Google’s DeepMind and Google Brain have merged to form a new AI team. The new Google DeepMind has shared details about how one of its visual language models (VLM) is being used to generate descriptions for YouTube Shorts. This innovation can help with discoverability as Shorts are created in just a few minutes and often do not include descriptions and helpful titles, making them harder to find through search.
Flamingo, the AI model developed by Google DeepMind, can make descriptions by analyzing the initial frames of a video to explain what is going on. For instance, it can describe a dog balancing a stack of crackers on its head. The text descriptions generated are stored as metadata to better categorize videos and match search results to viewer queries. The metadata is not user-facing, but it is accurate, and it aligns with Google’s responsibility standards. Google DeepMind’s chief business officer, Colin Murdoch, explained that creators often do not add metadata to Shorts because the process of creating a video is more streamlined than it is for a longer-form video. Besides, Shorts are mostly watched on a feed where people are just swiping to the next video instead of actively browsing for them, so there is less incentive to add metadata.

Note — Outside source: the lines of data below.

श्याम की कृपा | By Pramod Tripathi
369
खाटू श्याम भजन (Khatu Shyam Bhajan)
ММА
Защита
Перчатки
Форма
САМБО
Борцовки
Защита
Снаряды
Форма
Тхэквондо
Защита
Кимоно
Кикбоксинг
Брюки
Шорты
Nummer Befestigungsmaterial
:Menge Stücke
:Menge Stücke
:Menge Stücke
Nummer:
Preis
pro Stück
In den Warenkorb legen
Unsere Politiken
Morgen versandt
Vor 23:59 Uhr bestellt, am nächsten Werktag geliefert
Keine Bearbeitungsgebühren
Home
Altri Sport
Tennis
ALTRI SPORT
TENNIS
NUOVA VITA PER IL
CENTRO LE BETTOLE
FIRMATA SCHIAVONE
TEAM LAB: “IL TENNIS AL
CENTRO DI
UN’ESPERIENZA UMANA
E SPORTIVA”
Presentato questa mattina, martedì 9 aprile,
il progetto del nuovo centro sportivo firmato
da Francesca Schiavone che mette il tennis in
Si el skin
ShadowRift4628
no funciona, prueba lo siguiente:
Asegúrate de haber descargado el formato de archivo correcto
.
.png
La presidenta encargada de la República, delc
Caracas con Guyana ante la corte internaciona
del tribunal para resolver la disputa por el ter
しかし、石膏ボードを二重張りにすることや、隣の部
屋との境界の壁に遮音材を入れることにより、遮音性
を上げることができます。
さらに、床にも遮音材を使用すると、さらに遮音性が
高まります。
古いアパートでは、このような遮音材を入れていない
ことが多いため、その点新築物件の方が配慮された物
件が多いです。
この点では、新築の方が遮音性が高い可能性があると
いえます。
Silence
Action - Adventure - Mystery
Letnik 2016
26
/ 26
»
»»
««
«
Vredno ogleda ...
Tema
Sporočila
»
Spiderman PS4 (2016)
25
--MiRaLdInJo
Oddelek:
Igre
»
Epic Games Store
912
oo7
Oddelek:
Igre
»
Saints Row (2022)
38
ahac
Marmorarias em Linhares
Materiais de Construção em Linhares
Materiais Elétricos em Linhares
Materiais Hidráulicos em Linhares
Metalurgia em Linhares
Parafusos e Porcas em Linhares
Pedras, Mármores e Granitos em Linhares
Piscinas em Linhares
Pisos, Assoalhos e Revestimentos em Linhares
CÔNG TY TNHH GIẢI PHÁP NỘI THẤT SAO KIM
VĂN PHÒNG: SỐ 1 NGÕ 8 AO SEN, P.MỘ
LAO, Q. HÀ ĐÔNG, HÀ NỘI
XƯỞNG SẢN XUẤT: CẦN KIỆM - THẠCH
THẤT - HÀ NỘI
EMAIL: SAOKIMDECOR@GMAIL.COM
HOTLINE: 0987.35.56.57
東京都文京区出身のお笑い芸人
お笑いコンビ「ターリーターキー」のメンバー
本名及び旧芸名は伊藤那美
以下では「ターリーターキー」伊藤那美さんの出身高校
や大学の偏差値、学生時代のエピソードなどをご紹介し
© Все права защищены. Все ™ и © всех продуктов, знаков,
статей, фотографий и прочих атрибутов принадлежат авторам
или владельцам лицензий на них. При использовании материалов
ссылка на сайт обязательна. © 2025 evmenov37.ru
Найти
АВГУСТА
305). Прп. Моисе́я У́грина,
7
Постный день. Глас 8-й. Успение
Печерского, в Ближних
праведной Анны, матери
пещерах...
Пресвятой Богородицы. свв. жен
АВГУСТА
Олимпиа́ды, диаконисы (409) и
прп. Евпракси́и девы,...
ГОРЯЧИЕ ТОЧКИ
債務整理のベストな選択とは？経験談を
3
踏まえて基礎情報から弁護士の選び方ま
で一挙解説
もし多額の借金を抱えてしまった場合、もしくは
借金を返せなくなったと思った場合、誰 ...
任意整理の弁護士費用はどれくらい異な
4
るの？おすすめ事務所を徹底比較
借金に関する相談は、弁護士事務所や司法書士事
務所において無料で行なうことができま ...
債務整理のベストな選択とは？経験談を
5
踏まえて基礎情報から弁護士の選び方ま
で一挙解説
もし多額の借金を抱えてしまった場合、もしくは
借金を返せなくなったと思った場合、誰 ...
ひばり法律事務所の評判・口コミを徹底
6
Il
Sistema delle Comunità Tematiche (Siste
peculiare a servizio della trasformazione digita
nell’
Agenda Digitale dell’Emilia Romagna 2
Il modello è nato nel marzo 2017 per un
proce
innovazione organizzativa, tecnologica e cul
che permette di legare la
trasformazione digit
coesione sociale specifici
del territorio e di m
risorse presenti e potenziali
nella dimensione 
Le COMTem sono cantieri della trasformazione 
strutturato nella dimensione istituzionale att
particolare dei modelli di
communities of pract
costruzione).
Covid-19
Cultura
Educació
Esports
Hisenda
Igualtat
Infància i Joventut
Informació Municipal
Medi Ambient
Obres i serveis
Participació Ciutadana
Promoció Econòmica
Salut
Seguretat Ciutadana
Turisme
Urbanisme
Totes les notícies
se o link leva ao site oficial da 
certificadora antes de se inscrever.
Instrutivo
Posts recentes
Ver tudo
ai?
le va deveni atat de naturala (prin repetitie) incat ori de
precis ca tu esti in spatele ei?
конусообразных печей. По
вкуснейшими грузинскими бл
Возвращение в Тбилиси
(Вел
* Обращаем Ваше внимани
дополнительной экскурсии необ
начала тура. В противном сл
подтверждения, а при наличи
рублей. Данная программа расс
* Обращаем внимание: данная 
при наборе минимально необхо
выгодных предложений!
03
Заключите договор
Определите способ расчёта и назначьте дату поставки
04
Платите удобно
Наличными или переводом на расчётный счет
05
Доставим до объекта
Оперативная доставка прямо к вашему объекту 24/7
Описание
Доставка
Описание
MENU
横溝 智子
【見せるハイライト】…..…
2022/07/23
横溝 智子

The new AI model, Flamingo, solves this problem by understanding the videos and providing descriptive text. It is valuable for helping the systems that are already looking for this metadata and allows them to more effectively understand these videos so that they can make a match for users when they are searching for them. Flamingo is already applying auto-generated descriptions to new Shorts uploads, and it has done so for a large corpus of existing videos, including the most viewed videos.
Todd Sherman, the director of product management for Shorts, noted that for a longer-form video, a creator might spend hours on things like pre-production, filming, and editing, so adding metadata is a relatively small piece of the process of making a video. And because people often watch longer-form videos based on things like a title and a thumbnail, creators making those have incentives to add metadata that helps with discoverability. However, applying something like Flamingo to longer-form YouTube videos does not feel outside the realm of possibility, given Google’s major push to infuse AI into nearly everything it offers. This could have a significant impact on YouTube search in the future.
Google DeepMind’s Flamingo model is a significant improvement to YouTube Shorts, which are becoming increasingly popular. As they are created in just a few minutes, they often lack descriptions and helpful titles, making them challenging to find through search. This innovation can help improve discoverability and make it easier for users to find the videos they are interested in. However, Google must ensure that the generated descriptions are accurate and aligned with its responsibility standards. Any mistakes from Flamingo could be harmful to creators and open Google up to significant criticism.
Flamingo is an exciting innovation that can help improve discoverability on YouTube Shorts. It is already being applied to new Shorts uploads and a large corpus of existing videos, including the most viewed videos. While it is not currently being applied to longer-form YouTube videos, it could be in the future, given Google’s major push to infuse AI into nearly everything it offers.